On 05/18/2018 04:30 AM, The Sidhekin wrote:
On Thu, May 17, 2018 at 12:51 PM, Timo Paulssen <t...@wakelift.de
<mailto:t...@wakelift.de>> wrote:
character classes are fundamentally the wrong thing for "phrases",
since they describe only a character.
You were right the first time.
Your current regex (before changing [gm] to ["gm"]) was expressing
"from the start of the string, there's any amount of characters d
through z (but neither g nor m) and then the end of the string",
which can be more easily expressed as "the whole string contains
only letters d through z (but neither g nor m)".
What you apparently want is "the whole string contains only letters
d through z, but never the phrase 'gm'", which - in order to get to
a working regex - we can rephrase as "the whole string contains only
letters d through z and no occurrence of g is followed by an m".
Let's turn that into a regex:
/^ # Require the match to start at the beginning of the
# string so nothing can sneak in before that.
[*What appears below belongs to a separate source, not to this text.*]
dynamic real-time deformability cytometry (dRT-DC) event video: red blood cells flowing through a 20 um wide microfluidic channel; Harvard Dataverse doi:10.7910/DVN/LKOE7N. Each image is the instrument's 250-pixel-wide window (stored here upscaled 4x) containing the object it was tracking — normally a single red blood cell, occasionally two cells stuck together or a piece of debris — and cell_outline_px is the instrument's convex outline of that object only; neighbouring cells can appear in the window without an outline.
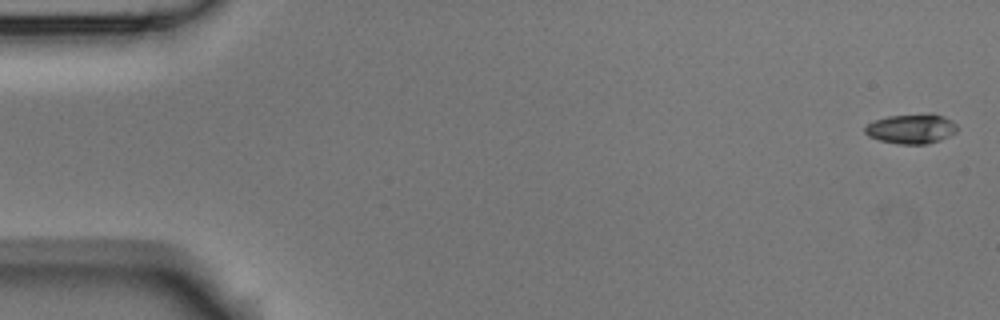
{"species": "Egyptian fruit bat (a non-hibernating species)", "species_latin": "Rousettus aegyptiacus", "temperature_condition": "room temperature", "stored_images_in_passage": 6, "segment_of_instrument_passage": [1, 2], "camera_frame_rate_fps": 3000, "um_per_image_px": 0.085, "animal": {"sex": "male"}, "frame": {"image": 1, "passage_image": 1, "time_ms": 0.0, "image_size_px": [1000, 320], "cell_outline_px": [[956, 132], [940, 140], [928, 144], [900, 144], [880, 140], [868, 136], [864, 132], [864, 128], [868, 124], [876, 120], [888, 116], [928, 112], [932, 112], [944, 116], [952, 120], [956, 124]], "centroid_in_image_um": [77.49, 10.92], "position_along_channel_um": 7.5, "area_um2": 16.18}}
[ # Everything in this group will be matched a bunch
# of times.
| <[d..z]-[g]> # either anything between d and z, with no
# further restrictions, except for g.
| g <!before m> # If there's a g, it must not be followed
# by an m.
]* # end of the group, allow the things in the group to
# occur any amount of times.
$/ # Require the match to end at the end of the string,
# so nothing at the end can sneak in.
Somewhat interesting exercise, but this kind of rephrasing doesn't
scale well for longer phrases, is hard to automate (given a phrase,
which character classes need we use?), and it's already pretty hard to read.
If this requirement needs to be expressed in a single regex, here's
what I'd use (quickly translated from Perl5, then tested to get rid of
translation errors):
/<!before .* gm> ^ <[d..z]>* $/
... or, with comments:
/<!before .* gm> # not containing the phrase "gm" anywhere from here,
^ <[d..z]>* $ # match the whole string, containing only letters d
through z
/
Eirik
Thank you!